HOW TO COMPLETE THIS TASK:
Among the lines below, count those with "down". Give only the number.

DATA PROVIDED:
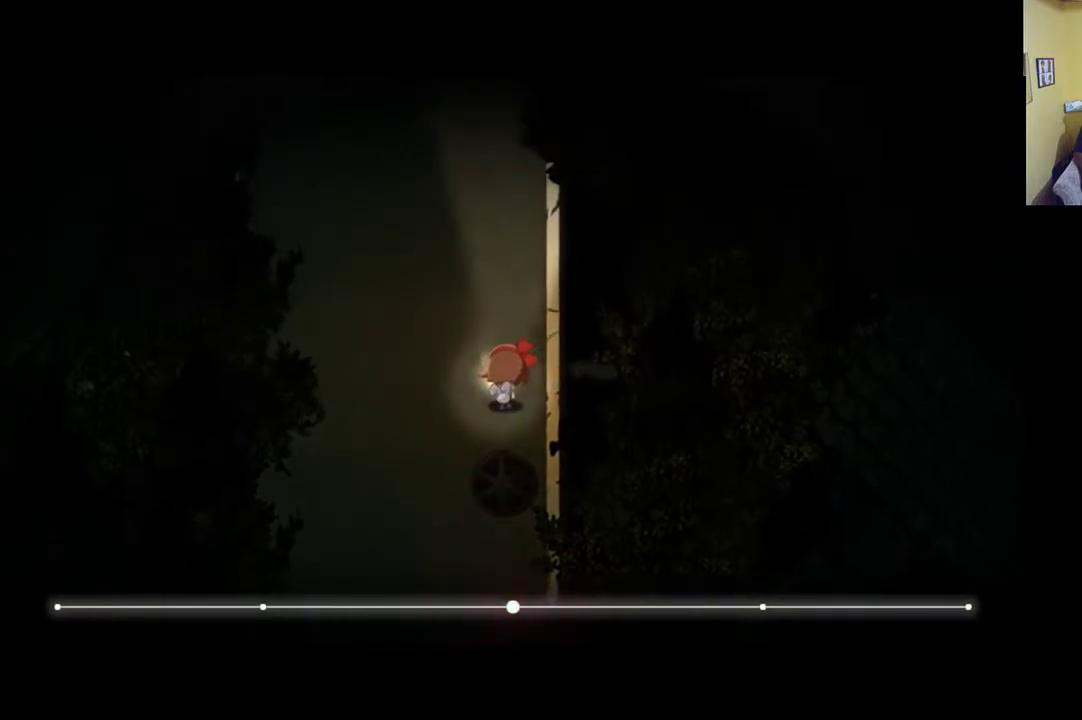
{"buttons": [], "left_stick": "center", "right_stick": "center", "events": [[67, "START", "down"], [200, "START", "up"]]}
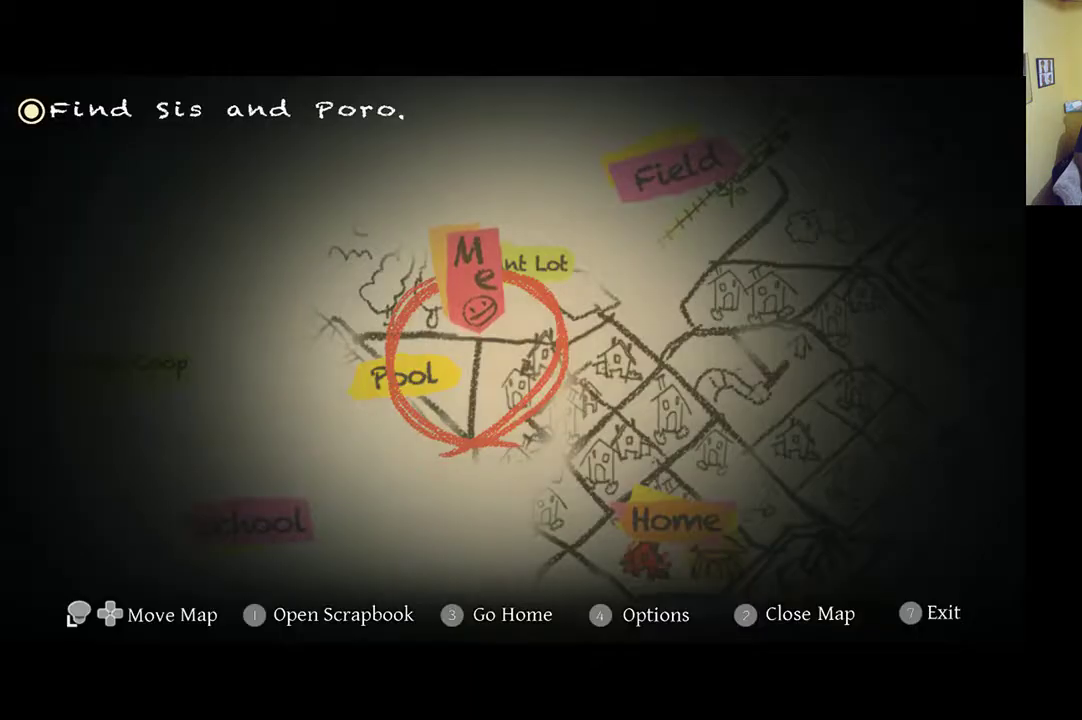
{"buttons": [], "left_stick": "center", "right_stick": "center", "events": []}
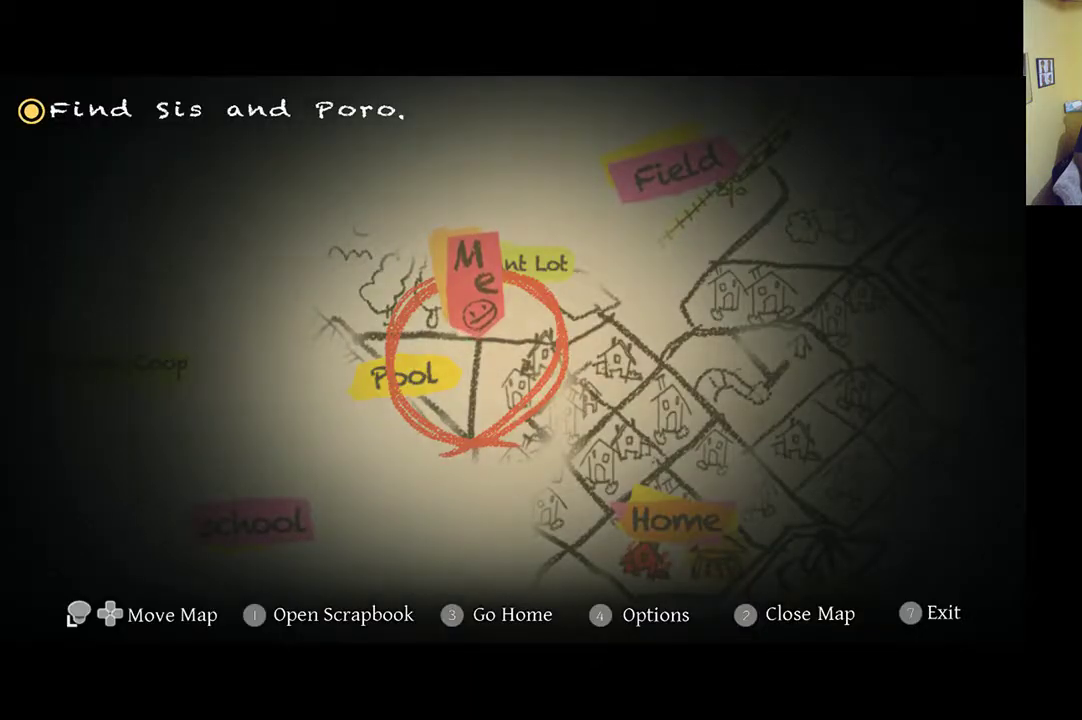
{"buttons": [], "left_stick": "center", "right_stick": "center", "events": [[300, "START", "down"], [433, "START", "up"]]}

RESULT BELOW:
2